- Opening Delimiter -

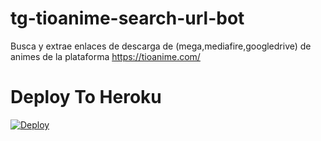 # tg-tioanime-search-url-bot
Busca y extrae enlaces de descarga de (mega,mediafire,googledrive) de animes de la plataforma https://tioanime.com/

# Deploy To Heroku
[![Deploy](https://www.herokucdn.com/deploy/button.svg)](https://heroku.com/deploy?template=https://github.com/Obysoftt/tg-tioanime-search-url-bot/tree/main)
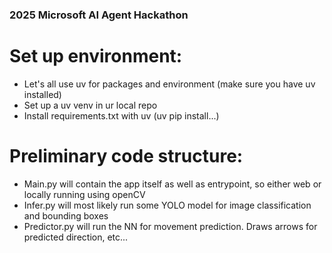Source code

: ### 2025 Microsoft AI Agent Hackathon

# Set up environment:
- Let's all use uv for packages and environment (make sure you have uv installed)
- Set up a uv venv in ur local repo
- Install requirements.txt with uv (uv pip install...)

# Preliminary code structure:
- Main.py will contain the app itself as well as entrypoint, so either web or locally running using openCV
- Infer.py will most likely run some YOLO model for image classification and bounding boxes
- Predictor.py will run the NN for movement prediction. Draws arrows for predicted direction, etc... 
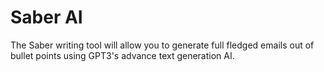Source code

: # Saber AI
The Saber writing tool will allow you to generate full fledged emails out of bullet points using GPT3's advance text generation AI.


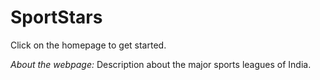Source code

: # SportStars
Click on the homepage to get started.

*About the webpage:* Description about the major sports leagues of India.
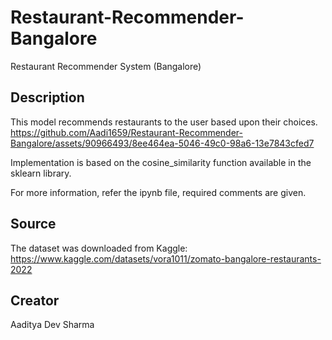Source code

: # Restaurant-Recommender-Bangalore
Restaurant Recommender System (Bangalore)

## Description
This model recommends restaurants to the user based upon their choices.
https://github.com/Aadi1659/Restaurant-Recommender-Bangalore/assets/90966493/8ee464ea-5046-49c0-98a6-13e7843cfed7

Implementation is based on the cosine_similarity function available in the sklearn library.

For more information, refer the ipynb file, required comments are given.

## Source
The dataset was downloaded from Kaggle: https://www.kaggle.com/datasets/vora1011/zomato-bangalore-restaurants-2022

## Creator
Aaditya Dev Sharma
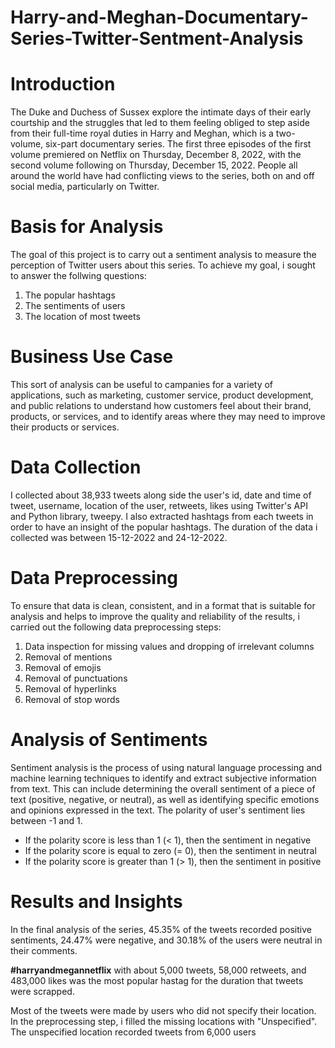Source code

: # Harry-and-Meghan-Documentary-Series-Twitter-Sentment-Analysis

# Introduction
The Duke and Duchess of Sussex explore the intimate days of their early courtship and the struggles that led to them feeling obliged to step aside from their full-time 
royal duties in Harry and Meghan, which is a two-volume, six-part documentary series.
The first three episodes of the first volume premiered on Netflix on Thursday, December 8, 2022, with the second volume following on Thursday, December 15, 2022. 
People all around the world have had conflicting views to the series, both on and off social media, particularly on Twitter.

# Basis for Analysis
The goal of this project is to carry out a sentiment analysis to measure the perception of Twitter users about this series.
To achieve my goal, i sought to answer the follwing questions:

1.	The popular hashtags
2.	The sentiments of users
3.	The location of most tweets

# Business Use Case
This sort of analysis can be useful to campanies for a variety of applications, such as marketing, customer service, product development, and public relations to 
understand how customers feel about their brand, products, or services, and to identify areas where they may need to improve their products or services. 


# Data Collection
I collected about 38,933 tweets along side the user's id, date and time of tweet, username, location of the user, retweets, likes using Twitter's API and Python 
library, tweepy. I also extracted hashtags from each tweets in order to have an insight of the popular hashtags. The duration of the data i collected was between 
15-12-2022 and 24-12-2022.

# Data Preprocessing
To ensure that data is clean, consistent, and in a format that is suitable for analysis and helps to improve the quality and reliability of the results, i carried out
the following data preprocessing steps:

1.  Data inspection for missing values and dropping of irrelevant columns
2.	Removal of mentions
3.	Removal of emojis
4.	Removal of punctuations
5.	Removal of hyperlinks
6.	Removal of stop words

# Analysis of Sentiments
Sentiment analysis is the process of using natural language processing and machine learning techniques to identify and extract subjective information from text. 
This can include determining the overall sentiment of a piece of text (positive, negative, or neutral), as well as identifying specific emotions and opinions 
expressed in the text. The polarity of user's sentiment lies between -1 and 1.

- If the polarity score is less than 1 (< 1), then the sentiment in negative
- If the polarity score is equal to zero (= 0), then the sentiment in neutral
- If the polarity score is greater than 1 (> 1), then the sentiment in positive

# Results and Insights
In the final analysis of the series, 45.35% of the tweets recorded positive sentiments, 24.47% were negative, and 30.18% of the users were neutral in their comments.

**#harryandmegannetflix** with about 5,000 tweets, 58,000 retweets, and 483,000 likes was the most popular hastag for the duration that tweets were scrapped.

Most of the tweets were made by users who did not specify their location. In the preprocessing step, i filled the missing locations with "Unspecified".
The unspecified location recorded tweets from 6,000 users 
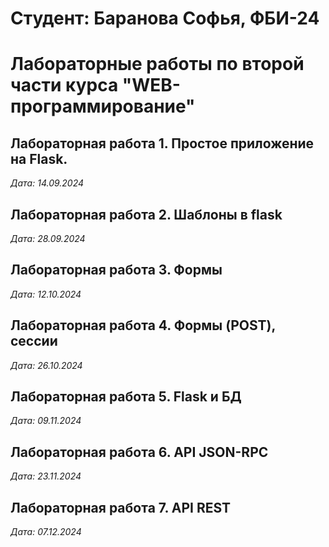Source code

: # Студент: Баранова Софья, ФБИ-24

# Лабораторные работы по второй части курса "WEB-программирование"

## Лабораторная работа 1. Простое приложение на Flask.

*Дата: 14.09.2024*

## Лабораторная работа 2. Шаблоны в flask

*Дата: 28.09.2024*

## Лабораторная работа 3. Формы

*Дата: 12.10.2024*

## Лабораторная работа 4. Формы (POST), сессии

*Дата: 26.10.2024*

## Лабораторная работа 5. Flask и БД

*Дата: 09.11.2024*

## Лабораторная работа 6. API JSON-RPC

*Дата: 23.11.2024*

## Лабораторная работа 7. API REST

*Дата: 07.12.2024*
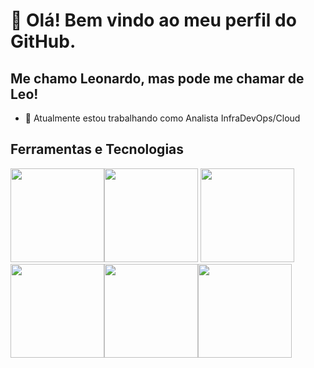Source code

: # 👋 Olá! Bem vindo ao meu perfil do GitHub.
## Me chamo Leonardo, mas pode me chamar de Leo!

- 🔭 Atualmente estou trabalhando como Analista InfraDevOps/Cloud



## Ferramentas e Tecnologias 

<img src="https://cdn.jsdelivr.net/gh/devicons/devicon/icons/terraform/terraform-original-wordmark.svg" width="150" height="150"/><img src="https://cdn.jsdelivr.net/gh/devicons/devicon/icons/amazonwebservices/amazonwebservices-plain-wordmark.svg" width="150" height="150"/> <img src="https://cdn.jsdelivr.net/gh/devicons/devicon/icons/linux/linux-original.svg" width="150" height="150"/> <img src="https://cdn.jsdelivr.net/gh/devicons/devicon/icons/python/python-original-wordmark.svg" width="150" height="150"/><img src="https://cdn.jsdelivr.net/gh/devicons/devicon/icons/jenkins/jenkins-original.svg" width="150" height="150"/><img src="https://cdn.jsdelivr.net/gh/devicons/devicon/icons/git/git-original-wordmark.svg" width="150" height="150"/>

- Closing Delimiter -

Could you write out, exactly as they stand, only the lines above that begin at the line with "# Basis for Analysis" and stop after the line with "# Results and Insights"?

# Basis for Analysis
The goal of this project is to carry out a sentiment analysis to measure the perception of Twitter users about this series.
To achieve my goal, i sought to answer the follwing questions:

1.	The popular hashtags
2.	The sentiments of users
3.	The location of most tweets

# Business Use Case
This sort of analysis can be useful to campanies for a variety of applications, such as marketing, customer service, product development, and public relations to 
understand how customers feel about their brand, products, or services, and to identify areas where they may need to improve their products or services. 


# Data Collection
I collected about 38,933 tweets along side the user's id, date and time of tweet, username, location of the user, retweets, likes using Twitter's API and Python 
library, tweepy. I also extracted hashtags from each tweets in order to have an insight of the popular hashtags. The duration of the data i collected was between 
15-12-2022 and 24-12-2022.

# Data Preprocessing
To ensure that data is clean, consistent, and in a format that is suitable for analysis and helps to improve the quality and reliability of the results, i carried out
the following data preprocessing steps:

1.  Data inspection for missing values and dropping of irrelevant columns
2.	Removal of mentions
3.	Removal of emojis
4.	Removal of punctuations
5.	Removal of hyperlinks
6.	Removal of stop words

# Analysis of Sentiments
Sentiment analysis is the process of using natural language processing and machine learning techniques to identify and extract subjective information from text. 
This can include determining the overall sentiment of a piece of text (positive, negative, or neutral), as well as identifying specific emotions and opinions 
expressed in the text. The polarity of user's sentiment lies between -1 and 1.

- If the polarity score is less than 1 (< 1), then the sentiment in negative
- If the polarity score is equal to zero (= 0), then the sentiment in neutral
- If the polarity score is greater than 1 (> 1), then the sentiment in positive

# Results and Insights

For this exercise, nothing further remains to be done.